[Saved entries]
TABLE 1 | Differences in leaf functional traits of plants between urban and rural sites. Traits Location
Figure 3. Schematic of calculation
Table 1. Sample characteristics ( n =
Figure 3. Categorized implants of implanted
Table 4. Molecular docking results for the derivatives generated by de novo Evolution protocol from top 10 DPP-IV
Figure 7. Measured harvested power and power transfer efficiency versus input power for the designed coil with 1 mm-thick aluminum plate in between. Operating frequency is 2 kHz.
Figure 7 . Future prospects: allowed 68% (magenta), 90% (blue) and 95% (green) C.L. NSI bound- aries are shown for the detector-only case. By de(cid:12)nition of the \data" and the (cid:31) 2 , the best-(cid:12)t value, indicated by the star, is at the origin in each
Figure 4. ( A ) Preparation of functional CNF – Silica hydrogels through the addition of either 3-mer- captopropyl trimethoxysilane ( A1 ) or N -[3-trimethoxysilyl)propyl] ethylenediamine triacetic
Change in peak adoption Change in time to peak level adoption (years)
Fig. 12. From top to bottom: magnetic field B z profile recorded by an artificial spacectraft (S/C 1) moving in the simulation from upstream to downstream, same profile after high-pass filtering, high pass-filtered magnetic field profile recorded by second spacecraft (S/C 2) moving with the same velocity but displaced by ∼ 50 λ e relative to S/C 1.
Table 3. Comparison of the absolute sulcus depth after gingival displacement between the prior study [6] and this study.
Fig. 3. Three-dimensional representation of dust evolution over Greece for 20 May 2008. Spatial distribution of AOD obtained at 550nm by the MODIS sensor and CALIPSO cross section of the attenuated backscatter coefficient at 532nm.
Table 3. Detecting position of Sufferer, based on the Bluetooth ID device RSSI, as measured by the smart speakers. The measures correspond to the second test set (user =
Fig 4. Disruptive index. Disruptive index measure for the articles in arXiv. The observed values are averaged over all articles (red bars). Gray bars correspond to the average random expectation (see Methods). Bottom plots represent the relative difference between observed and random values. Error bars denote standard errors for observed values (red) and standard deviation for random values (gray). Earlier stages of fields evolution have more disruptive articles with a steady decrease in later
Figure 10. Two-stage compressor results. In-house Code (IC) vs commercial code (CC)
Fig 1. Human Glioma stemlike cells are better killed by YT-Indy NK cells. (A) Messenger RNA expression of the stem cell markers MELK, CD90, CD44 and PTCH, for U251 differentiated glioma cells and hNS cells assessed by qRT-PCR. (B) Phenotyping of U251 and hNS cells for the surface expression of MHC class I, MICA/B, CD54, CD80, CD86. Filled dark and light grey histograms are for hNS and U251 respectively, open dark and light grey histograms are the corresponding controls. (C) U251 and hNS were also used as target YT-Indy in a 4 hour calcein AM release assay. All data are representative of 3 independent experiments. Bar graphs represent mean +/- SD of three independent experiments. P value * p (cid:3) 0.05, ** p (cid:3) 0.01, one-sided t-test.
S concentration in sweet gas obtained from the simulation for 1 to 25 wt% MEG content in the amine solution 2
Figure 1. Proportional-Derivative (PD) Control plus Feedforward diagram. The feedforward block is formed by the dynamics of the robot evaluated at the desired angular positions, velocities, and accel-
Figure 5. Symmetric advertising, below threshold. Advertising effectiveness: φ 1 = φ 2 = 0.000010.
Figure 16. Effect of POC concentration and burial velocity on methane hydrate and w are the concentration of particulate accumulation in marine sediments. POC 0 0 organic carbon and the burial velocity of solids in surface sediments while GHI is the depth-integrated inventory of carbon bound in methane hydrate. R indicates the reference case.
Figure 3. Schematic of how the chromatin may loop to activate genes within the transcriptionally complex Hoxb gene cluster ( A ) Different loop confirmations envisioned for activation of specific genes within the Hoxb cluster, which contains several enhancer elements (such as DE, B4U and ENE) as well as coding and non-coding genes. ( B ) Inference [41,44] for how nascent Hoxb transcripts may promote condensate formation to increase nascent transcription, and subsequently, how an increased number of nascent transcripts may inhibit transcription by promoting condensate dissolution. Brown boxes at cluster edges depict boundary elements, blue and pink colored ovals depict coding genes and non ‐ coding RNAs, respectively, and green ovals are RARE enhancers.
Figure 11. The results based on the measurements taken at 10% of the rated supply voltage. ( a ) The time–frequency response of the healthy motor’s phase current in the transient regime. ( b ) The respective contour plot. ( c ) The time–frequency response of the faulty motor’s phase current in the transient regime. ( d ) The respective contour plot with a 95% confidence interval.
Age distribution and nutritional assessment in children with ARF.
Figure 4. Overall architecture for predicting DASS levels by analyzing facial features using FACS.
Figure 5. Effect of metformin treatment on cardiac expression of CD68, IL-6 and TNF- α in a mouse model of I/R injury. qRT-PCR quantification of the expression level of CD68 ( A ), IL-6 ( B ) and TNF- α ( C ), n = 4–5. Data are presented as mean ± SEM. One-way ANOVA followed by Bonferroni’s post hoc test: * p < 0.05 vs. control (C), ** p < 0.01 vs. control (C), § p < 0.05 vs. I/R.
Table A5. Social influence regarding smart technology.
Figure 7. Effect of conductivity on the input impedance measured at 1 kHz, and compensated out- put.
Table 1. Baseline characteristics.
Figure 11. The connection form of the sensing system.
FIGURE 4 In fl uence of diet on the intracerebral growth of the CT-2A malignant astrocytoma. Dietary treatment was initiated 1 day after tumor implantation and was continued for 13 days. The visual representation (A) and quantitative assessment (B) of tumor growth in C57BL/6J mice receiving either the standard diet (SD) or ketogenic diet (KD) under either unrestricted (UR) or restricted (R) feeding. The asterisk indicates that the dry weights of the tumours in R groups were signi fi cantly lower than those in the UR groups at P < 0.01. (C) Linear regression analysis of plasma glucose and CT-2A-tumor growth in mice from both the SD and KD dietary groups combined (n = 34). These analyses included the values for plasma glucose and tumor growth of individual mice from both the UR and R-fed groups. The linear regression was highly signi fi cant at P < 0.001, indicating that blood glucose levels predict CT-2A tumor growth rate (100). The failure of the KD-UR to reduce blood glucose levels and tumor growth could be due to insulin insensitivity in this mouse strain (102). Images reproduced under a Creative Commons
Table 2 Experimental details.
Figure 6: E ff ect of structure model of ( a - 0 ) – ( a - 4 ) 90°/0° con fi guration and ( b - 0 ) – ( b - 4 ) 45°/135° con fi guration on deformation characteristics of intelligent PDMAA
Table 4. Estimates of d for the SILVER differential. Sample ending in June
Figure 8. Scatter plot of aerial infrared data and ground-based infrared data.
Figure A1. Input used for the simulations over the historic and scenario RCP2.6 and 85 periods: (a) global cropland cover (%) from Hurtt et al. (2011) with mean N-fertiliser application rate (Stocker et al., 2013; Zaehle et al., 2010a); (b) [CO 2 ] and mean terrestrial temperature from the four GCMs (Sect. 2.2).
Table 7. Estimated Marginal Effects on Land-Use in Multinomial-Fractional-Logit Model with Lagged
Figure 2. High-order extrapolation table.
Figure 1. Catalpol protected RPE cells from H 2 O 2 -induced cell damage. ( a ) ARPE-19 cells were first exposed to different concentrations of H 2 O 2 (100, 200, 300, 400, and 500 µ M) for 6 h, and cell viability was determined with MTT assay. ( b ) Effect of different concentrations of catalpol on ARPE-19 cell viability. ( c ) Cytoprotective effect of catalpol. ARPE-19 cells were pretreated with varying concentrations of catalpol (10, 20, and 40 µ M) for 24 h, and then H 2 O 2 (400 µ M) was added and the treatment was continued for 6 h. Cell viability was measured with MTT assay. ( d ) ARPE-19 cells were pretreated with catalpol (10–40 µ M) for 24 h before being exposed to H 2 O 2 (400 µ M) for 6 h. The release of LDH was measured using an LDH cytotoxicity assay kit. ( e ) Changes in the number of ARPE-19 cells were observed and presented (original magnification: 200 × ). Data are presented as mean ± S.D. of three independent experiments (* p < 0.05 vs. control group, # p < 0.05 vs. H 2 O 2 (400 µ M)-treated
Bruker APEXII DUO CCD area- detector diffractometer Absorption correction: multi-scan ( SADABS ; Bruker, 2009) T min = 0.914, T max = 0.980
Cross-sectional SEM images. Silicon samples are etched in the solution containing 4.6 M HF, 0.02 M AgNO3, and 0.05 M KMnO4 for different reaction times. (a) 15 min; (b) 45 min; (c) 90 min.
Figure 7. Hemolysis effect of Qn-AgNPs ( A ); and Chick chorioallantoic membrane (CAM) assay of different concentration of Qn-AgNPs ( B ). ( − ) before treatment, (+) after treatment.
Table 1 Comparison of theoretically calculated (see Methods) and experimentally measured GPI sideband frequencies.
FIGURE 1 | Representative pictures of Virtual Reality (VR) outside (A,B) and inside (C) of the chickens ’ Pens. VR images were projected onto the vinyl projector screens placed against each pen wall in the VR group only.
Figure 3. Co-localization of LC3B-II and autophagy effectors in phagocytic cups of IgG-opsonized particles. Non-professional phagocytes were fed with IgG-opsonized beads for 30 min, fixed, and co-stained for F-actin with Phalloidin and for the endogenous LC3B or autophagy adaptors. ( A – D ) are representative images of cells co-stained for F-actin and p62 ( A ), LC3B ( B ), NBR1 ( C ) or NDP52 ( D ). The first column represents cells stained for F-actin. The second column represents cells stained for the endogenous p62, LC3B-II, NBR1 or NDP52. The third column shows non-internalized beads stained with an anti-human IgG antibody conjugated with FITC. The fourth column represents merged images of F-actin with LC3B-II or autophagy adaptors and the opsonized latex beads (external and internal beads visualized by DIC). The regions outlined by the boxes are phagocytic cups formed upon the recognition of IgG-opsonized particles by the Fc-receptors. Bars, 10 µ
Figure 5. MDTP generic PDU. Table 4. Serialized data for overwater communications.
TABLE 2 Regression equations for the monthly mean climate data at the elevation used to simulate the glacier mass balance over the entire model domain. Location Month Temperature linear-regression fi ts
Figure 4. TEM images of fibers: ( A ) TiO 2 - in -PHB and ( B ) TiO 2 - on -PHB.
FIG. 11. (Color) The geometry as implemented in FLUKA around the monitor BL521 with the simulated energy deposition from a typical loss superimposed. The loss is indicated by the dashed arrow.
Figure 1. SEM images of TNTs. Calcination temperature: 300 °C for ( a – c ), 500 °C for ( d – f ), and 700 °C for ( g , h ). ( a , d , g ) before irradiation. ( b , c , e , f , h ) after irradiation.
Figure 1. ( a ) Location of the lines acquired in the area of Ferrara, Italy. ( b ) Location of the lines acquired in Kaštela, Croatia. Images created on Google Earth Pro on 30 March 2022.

What you should do –
Look for the line that contains "FIG. 11. (Color)" in the entries above. Set it down, along with all later lines, exactly as written.

Response to the exercise –
FIG. 11. (Color) The geometry as implemented in FLUKA around the monitor BL521 with the simulated energy deposition from a typical loss superimposed. The loss is indicated by the dashed arrow.
Figure 1. SEM images of TNTs. Calcination temperature: 300 °C for ( a – c ), 500 °C for ( d – f ), and 700 °C for ( g , h ). ( a , d , g ) before irradiation. ( b , c , e , f , h ) after irradiation.
Figure 1. ( a ) Location of the lines acquired in the area of Ferrara, Italy. ( b ) Location of the lines acquired in Kaštela, Croatia. Images created on Google Earth Pro on 30 March 2022.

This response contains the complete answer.